P. M. : Ritengo che questa sia la stessa crisi degli anni 70. Ciò che si è verificato negli anni 80 in poi è una varietà di bolle speculative. Si è realizzata una certa quantità di guadagni – guadagni generati dallo spostamento della forza lavoro verso aree a bassi salari. Ma poiché attualmente il lavoro costituisce solo una piccola parte del processo produttivo, vi è stato un basso tasso di profitto ed un ridotto sviluppo tecnologico. Per cui, a iniziare dalla metà degli anni 70 si è verificato un persistente spostamento degli investimenti dalla produzione alla speculazione, con la compravendita di imprese, fusioni ed acquisizioni, finanza, ecc.
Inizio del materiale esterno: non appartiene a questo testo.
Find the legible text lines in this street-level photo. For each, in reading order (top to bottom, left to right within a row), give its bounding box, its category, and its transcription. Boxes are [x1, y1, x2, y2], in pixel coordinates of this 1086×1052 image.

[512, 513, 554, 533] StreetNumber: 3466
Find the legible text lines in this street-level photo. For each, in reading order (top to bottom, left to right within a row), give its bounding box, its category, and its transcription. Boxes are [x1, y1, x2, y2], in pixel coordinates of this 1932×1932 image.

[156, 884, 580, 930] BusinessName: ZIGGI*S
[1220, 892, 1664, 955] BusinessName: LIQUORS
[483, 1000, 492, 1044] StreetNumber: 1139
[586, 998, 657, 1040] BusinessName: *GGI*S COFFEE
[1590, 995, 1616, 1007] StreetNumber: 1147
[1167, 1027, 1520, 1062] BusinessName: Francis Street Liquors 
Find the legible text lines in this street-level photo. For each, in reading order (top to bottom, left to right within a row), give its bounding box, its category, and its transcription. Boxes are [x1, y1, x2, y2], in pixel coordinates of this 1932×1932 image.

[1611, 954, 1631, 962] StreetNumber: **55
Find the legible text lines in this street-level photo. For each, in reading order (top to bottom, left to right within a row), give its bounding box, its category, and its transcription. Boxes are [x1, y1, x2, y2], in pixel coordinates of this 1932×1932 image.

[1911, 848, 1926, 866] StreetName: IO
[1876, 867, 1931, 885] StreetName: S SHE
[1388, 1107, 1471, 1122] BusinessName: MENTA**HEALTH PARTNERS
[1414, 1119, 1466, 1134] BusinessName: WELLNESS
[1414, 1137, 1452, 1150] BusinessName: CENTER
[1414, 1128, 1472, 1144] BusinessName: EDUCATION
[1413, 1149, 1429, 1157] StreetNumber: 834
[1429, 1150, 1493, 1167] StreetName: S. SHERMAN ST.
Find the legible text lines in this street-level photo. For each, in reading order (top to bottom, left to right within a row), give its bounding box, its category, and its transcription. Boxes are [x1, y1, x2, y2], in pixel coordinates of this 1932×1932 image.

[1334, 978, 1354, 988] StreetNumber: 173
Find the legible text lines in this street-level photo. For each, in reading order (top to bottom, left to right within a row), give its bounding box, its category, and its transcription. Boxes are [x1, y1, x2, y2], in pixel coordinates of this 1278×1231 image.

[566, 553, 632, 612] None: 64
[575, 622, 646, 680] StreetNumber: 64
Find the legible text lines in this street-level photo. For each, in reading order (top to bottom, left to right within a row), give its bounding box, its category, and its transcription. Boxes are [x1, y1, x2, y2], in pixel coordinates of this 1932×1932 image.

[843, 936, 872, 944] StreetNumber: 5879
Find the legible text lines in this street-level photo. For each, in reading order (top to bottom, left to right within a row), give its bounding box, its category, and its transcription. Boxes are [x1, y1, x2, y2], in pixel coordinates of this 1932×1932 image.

Molto di quanto negli anni 90 venne chiamato globalizzazione fu semplicemente la compravendita di titoli in diverse parti del mondo. Si può constatare ciò persino nella terminologia. Come pongo in rilievo nel mio libro, quelle che abitualmente erano chiamate nazioni in via di sviluppo ora sono chiamati mercati in via di sviluppo – ma i mercati che hanno in mente sono mercati azionari e immobiliari. Si è verificato un flusso generale di denaro da investimenti nella produzione verso investimenti in campo finanziario. Dalla metà degli anni 70 in avanti – come viene messo in evidenza dal prof. Robert Brenner della UCLA – vi è stato, un decennio dopo l’altro, un declino del livello degli investimenti e un declino dei profitti e questo è semplicemente un modo diverso per descrivere una situazione di stagnazione.
Ciò che sta accadendo è la riapparizione della crisi che avrebbe dovuto verificarsi negli anni 70. La tesi centrale del mio libro è che questa crisi è stata differita attraverso la creazione di debito in tutte queste forme: privato, pubblico e statale. Storicamente questo è un fatto nuovo. Ai tempi della seconda guerra mondiale era diffusa l’idea keynesiana che si potesse prendere a prestito soldi e poi fermarsi. Ma dopo la guerra furono talmente timorosi di una nuova crisi che incominciarono a tenere costantemente piuttosto basso il livello della spesa pubblica. Quando nel 1975 finì l’Età dell’Oro furono presi dal panico. Vi fu una enorme inondazione di credito e l’invenzione di nuovi strumenti di credito. E riuscirono in un modo o nell’altro a rinviare la crisi per 40 anni. Ma esisteva un limite.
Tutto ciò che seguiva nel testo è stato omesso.